D A N U B E
At the first meeting of the Danube Task Force in 1992, the Environmental Programme for the Danube River Basin launched a three-year work plan setting out short-term, strategic, environmental management and institutional development activities. Funded by the Global Environment Facility (GEF), the Danube Grants Programme was part of the Environmental Programme, aimed at enhancing the institutional capacity of local groups and NGOs working on Danube River-related issues.
By 1995, the programme had provided grants of up to ECU 4,000 per year for 96 individual projects. Public awareness was raised through campaigns, information and participatory actions. Accurate data was collected, analysed and used to develop alternative strategies. Threatened areas were saved by NGO management projects and the status of ecologically important areas was revealed.
These activities highlighted the contribution that citizen associations can offer to solving Danube problems.

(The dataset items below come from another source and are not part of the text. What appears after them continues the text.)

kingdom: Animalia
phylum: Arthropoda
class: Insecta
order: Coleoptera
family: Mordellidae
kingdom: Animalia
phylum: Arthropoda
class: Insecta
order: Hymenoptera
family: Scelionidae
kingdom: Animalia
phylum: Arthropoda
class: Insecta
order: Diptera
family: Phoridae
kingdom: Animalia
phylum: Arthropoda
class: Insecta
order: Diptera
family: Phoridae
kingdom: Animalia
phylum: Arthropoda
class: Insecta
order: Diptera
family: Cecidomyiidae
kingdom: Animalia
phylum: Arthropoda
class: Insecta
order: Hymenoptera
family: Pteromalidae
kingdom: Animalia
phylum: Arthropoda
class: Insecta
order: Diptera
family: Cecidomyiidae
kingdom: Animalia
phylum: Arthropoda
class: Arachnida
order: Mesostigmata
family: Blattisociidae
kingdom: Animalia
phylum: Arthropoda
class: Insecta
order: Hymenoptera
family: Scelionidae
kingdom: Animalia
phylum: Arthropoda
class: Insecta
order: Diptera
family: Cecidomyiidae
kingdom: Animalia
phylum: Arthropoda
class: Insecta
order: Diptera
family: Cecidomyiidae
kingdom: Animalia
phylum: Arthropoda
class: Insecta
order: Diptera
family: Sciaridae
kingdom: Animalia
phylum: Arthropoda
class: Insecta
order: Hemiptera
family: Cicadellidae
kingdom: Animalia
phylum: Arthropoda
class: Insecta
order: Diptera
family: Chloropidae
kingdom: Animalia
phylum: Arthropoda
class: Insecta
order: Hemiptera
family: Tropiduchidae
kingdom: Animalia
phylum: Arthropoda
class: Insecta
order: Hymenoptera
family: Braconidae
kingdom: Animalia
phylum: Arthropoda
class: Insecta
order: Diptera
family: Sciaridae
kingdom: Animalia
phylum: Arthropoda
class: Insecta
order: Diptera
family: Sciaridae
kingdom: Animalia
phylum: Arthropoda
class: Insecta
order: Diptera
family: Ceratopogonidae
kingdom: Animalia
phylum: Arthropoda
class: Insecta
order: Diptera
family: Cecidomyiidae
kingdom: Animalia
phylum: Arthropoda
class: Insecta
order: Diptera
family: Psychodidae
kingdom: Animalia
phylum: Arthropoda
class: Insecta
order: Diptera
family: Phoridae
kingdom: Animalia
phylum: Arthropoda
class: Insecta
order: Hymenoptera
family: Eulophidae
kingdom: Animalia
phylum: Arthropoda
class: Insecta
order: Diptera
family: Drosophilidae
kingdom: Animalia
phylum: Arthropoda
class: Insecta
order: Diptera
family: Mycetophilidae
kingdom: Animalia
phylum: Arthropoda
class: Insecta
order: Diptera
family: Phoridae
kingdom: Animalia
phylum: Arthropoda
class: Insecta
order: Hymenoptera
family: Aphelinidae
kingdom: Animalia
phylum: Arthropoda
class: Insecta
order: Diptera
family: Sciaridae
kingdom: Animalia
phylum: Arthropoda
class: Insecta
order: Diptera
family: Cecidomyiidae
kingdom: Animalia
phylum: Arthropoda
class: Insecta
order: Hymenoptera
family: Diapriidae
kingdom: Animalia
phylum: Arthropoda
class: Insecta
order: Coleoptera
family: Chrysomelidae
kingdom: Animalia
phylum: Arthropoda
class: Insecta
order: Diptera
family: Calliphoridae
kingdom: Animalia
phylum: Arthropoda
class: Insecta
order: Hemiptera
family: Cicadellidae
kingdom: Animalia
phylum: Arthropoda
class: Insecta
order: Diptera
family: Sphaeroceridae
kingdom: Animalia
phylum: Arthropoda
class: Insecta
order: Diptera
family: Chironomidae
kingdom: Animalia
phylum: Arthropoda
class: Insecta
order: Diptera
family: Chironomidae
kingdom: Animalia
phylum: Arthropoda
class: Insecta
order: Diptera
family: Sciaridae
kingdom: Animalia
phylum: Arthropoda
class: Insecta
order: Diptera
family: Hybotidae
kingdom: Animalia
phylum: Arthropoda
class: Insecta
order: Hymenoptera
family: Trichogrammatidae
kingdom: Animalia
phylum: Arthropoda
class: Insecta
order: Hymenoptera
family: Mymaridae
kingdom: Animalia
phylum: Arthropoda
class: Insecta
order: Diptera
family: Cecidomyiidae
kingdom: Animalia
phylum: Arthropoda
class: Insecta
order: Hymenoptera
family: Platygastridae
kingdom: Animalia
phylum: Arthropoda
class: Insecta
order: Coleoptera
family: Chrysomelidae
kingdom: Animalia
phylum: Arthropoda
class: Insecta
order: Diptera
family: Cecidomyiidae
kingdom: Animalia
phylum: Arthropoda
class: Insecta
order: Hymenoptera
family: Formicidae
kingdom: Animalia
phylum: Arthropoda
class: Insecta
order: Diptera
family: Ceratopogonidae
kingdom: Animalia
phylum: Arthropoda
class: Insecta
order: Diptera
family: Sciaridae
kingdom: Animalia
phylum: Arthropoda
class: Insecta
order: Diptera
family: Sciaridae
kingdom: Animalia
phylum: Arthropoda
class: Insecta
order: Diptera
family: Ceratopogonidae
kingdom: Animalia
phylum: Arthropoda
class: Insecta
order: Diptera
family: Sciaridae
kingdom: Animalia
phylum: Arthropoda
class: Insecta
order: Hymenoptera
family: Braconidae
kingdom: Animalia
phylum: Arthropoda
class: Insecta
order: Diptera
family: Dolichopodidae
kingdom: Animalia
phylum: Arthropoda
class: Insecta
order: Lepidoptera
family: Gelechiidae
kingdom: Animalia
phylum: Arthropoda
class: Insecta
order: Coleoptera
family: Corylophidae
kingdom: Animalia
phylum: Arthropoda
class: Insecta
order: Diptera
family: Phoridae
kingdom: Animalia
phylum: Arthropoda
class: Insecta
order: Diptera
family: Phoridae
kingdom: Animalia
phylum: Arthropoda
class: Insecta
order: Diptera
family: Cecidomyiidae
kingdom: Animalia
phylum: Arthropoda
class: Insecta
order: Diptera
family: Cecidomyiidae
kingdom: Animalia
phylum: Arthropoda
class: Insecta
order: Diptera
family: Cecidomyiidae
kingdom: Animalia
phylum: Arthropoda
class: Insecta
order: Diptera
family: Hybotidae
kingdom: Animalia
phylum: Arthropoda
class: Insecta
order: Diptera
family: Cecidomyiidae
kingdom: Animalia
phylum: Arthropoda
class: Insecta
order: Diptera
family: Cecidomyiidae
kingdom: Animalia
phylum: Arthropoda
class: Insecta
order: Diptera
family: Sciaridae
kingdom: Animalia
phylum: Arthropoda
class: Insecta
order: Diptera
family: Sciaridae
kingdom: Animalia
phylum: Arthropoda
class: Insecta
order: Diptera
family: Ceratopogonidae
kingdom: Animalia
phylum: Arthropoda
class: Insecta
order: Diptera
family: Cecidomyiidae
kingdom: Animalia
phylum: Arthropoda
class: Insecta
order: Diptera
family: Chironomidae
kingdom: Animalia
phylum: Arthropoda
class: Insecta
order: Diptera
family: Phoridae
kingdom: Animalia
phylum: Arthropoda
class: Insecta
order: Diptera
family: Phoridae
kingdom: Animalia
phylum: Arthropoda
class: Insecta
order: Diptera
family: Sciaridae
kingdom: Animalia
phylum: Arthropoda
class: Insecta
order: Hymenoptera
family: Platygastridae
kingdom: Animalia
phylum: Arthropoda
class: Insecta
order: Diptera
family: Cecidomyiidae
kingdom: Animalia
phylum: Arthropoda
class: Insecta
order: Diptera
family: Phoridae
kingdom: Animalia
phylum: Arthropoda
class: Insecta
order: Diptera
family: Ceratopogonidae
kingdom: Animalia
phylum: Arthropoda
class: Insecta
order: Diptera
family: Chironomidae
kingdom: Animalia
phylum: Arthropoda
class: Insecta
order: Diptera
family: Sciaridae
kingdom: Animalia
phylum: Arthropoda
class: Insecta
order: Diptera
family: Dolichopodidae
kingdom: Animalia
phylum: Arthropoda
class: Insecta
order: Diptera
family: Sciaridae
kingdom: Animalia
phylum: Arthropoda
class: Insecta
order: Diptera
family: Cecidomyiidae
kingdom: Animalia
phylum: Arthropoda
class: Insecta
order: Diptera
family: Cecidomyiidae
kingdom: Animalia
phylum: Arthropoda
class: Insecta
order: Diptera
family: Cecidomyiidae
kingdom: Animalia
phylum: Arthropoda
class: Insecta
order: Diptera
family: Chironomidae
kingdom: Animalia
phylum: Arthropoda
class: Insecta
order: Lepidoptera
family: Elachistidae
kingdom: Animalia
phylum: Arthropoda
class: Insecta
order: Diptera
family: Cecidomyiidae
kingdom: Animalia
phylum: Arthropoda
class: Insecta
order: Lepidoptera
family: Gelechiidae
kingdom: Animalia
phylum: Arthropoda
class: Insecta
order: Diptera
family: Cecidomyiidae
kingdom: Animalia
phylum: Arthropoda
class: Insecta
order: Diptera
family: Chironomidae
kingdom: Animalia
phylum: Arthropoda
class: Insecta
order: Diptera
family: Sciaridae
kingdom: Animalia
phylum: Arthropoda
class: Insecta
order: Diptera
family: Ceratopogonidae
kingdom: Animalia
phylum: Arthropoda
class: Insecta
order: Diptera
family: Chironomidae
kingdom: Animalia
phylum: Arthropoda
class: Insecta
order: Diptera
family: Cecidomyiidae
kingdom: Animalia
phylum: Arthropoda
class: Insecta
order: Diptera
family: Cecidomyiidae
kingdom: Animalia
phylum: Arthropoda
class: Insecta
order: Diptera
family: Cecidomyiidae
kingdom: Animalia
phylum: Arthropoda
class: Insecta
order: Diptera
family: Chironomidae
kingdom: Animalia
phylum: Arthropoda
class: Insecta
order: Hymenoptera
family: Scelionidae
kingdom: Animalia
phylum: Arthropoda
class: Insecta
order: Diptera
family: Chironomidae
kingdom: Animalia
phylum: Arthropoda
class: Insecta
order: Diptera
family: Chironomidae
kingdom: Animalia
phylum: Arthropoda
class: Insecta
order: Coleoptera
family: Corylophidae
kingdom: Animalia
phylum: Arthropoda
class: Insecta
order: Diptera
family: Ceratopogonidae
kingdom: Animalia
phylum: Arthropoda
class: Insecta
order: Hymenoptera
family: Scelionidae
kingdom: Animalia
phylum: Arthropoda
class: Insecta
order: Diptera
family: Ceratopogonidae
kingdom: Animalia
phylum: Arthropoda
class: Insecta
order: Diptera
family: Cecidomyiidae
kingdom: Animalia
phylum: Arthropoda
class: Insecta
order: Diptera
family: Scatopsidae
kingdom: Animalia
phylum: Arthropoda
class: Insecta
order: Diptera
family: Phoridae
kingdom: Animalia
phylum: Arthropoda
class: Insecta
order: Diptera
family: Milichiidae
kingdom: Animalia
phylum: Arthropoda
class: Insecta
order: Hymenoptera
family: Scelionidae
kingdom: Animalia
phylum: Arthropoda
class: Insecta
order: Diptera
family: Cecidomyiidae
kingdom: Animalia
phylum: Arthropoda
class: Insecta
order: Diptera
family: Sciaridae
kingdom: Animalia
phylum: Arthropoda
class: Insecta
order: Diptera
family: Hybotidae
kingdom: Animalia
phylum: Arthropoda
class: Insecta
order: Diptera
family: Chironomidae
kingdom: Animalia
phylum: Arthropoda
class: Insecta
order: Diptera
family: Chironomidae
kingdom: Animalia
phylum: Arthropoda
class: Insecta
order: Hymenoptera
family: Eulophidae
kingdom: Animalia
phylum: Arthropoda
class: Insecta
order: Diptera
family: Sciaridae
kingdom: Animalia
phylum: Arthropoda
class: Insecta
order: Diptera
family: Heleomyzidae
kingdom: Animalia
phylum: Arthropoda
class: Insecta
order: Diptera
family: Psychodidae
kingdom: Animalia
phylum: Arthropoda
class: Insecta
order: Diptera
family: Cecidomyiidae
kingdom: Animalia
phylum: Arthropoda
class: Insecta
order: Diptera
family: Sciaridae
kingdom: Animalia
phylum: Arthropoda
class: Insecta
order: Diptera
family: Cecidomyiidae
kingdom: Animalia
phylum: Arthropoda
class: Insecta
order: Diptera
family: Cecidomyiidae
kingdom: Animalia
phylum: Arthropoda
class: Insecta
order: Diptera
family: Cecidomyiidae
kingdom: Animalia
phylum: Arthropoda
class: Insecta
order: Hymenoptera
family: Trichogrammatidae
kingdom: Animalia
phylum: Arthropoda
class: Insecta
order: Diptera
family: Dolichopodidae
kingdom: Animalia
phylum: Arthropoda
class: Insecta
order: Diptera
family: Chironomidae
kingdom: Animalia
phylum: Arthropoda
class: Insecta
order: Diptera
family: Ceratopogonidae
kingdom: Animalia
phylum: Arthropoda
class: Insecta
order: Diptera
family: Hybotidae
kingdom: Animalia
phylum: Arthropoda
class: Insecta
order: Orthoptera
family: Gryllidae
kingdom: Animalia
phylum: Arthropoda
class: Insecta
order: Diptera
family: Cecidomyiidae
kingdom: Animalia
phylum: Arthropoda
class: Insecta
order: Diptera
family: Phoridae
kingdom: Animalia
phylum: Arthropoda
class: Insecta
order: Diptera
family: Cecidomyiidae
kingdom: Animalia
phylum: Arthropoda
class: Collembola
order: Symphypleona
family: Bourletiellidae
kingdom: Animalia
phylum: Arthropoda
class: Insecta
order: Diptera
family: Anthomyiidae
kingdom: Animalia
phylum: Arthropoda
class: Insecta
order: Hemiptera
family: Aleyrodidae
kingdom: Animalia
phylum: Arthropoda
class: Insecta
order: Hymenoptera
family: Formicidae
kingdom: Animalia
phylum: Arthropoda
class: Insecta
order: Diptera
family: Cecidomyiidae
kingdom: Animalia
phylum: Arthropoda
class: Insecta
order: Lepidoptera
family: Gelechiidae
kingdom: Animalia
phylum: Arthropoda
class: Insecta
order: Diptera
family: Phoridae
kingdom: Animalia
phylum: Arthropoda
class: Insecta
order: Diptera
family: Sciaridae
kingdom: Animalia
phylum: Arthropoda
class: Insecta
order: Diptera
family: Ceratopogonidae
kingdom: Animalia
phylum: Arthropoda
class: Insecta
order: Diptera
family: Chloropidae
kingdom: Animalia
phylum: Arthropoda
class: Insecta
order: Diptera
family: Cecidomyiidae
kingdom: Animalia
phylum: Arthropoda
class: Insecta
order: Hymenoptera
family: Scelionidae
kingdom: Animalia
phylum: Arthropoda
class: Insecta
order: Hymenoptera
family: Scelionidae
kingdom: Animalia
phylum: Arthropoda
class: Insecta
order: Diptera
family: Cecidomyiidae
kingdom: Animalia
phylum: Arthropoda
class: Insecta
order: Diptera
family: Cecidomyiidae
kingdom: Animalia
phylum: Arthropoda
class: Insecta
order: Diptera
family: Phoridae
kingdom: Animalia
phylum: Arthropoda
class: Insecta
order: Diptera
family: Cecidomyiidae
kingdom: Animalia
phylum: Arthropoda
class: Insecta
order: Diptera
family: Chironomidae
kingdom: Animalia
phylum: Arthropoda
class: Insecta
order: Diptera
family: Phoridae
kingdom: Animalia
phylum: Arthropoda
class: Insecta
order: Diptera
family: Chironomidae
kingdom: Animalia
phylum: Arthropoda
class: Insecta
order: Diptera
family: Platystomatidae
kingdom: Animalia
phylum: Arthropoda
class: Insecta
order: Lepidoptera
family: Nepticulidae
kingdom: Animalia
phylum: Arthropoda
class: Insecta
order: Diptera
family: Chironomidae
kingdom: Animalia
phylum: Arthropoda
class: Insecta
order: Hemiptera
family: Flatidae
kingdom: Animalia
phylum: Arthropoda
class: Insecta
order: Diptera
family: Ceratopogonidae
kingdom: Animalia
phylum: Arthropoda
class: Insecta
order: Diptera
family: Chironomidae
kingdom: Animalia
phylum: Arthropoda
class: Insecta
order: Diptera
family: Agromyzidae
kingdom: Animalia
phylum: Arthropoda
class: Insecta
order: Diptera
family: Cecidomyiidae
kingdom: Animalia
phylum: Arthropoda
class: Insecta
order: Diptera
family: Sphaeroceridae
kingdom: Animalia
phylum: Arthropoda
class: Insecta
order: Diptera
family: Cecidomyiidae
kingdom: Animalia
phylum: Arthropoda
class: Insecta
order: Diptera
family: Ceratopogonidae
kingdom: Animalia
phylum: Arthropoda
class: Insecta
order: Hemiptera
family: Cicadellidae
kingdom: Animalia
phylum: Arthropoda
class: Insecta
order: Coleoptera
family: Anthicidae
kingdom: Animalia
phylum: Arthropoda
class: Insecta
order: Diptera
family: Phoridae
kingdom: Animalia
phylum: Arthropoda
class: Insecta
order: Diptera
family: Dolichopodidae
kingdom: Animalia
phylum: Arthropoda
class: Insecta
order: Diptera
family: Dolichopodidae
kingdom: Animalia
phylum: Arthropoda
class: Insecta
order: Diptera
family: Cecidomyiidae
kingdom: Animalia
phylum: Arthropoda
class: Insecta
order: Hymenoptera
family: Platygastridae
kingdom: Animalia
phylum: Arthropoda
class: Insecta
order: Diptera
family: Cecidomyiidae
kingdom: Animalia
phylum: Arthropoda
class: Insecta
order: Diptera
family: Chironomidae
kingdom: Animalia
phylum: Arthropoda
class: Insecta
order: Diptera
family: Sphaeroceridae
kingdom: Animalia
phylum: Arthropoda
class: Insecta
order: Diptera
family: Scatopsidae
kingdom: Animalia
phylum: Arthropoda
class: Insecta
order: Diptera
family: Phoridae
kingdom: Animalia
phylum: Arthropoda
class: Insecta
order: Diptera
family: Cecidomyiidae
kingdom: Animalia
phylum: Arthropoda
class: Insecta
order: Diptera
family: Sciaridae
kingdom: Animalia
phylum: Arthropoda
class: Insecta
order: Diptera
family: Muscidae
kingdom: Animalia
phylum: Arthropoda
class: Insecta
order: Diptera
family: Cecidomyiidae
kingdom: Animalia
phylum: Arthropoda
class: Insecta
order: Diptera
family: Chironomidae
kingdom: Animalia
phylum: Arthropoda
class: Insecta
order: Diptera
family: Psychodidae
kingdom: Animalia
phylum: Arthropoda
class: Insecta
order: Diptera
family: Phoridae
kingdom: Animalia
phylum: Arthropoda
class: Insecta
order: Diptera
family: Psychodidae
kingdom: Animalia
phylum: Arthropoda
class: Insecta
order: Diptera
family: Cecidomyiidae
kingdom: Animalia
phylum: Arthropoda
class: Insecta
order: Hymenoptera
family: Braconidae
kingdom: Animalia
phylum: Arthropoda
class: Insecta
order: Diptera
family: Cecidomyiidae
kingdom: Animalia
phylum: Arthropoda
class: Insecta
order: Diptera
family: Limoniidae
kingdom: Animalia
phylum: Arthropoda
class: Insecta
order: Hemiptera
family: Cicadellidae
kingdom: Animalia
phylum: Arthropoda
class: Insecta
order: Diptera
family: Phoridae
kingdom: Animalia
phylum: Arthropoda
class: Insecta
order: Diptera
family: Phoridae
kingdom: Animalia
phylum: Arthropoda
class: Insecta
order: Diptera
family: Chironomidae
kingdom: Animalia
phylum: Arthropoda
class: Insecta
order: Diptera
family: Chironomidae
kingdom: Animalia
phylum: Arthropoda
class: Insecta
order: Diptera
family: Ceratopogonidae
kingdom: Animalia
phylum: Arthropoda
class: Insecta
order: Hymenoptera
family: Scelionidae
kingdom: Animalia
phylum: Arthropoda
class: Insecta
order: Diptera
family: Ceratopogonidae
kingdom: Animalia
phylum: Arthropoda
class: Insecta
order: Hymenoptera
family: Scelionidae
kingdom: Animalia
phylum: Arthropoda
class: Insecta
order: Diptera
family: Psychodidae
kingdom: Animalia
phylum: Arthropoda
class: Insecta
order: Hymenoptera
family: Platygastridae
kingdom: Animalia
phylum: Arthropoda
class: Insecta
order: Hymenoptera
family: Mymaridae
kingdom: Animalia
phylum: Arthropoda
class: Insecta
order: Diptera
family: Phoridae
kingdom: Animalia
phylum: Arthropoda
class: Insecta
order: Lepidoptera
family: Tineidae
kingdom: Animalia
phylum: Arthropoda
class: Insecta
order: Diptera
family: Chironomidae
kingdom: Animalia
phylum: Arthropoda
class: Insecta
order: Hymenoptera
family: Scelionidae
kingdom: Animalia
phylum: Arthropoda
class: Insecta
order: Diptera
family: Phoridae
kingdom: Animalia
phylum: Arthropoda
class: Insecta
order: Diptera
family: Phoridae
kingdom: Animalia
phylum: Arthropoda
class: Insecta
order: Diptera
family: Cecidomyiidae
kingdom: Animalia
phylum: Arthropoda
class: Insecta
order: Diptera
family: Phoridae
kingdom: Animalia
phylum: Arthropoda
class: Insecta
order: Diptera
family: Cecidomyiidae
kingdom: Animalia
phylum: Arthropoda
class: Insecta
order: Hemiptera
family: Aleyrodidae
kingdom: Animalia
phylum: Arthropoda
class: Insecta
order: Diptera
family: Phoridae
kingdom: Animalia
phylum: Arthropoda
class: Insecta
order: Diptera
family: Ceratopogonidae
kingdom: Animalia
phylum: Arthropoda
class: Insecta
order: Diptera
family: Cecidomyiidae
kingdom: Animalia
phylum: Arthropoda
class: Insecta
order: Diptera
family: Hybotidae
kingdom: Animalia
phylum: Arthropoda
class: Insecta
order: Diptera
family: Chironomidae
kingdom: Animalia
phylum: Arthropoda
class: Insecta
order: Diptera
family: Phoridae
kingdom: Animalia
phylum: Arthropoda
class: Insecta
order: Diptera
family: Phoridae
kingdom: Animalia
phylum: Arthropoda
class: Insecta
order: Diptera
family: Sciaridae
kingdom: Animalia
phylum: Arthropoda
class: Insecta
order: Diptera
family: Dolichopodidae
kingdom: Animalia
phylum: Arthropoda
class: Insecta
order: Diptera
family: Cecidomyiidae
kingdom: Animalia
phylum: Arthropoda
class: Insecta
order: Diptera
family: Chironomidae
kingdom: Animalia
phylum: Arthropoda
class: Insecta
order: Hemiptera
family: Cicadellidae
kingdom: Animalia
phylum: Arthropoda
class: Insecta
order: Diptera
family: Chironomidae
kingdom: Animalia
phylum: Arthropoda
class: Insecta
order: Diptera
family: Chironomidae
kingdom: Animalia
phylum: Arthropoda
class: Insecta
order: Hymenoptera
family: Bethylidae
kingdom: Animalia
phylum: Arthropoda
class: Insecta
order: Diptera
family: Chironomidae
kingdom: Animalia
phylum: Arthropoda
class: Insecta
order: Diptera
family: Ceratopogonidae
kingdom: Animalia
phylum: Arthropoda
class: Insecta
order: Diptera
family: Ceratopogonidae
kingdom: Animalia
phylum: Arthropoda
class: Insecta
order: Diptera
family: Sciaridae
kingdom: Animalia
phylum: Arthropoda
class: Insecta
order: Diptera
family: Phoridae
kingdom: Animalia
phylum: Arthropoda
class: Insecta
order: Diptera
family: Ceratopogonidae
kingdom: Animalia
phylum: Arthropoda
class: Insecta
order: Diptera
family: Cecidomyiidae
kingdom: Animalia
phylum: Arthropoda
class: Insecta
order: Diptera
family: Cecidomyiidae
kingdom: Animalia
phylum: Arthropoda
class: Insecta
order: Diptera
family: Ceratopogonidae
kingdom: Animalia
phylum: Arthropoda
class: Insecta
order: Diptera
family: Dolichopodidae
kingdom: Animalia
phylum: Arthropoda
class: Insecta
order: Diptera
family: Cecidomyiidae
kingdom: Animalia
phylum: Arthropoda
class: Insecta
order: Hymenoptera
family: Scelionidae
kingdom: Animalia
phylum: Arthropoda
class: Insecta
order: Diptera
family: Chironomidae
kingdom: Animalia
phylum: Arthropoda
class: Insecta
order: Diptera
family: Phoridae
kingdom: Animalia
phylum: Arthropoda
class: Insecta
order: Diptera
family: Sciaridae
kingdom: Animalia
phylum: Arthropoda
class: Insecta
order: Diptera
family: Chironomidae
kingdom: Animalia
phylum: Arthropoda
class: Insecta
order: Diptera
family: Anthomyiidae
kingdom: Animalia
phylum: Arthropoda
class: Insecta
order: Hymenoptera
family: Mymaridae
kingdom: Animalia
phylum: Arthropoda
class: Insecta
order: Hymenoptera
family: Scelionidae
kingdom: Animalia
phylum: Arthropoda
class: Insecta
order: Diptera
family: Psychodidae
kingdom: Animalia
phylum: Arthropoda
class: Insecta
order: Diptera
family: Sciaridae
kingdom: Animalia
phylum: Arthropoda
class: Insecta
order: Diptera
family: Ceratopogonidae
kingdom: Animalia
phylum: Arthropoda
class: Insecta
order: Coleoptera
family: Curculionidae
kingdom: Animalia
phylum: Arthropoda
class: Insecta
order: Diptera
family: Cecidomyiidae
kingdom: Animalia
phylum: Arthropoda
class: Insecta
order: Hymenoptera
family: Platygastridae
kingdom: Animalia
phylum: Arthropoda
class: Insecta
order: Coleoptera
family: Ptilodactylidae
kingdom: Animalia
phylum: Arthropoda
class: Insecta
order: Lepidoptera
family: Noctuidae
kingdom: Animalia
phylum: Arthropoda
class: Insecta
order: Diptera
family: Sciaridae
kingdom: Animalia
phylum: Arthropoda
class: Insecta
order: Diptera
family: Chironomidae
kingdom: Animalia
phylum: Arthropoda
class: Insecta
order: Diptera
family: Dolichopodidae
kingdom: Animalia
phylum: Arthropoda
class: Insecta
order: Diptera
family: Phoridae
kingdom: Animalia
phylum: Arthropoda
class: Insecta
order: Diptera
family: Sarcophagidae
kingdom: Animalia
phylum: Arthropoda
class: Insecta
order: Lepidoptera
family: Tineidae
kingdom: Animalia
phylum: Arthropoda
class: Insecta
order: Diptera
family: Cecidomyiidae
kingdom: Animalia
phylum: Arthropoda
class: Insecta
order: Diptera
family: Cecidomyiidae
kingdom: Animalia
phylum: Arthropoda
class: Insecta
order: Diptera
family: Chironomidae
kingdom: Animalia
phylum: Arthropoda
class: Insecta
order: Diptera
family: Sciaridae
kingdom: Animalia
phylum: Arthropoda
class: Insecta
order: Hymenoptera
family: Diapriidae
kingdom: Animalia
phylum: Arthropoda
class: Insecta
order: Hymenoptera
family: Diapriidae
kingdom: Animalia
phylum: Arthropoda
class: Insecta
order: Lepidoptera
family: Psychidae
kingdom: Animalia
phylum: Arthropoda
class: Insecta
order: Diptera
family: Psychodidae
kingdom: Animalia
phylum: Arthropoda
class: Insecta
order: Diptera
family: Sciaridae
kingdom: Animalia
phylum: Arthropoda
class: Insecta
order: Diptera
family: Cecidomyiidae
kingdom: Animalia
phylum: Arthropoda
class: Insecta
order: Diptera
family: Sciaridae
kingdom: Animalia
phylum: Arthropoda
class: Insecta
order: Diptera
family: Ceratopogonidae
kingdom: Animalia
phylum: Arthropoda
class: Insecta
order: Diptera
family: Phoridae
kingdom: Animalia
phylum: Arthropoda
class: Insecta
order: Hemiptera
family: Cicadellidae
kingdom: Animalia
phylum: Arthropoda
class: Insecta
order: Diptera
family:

Results clearly showed the success of NGOs and community groups in monitoring the environmental situation of the Danube, supplying information on its status to the general public and carrying out projects and research to manage parts of the basin's ecology. Bulgaria's Union for Nature Protection, for example, completed a project to monitor Danube fish diversity and Hungary's Green Action Society undertook to document illegal polluters. There were many others.
NGOs generated valuable, independent data to inform the public and press for changes to policy - an activity which should be included in any action plan for continuing and improving the sharing of water quality data.
The REC's manual on public participation summarises areas where information resources are a precondition for public participation. It states that we should "ensure that environmental databases are compatible with access to information rules" and that "NGOs collect and publicise data themselves, with the help of universities, students and specialists."
The United Nations Economic Commission for Europe is currently preparing, in accordance with the Ministerial Declaration in Sofia in 1995, a Convention on Access to Environmental Information and Public Participation in Environmental Decision-Making. The Convention will be ready for the next "Environment for Europe" Conference in Aarhus in June and it will apply to a right to information on water quality.
It is obvious that the involvement of NGOs and the general public in the sharing of data is not a luxury but a basic right. NGOs can help governments to improve the environmental situation of the Danube - provided they are given a fair place on the stage.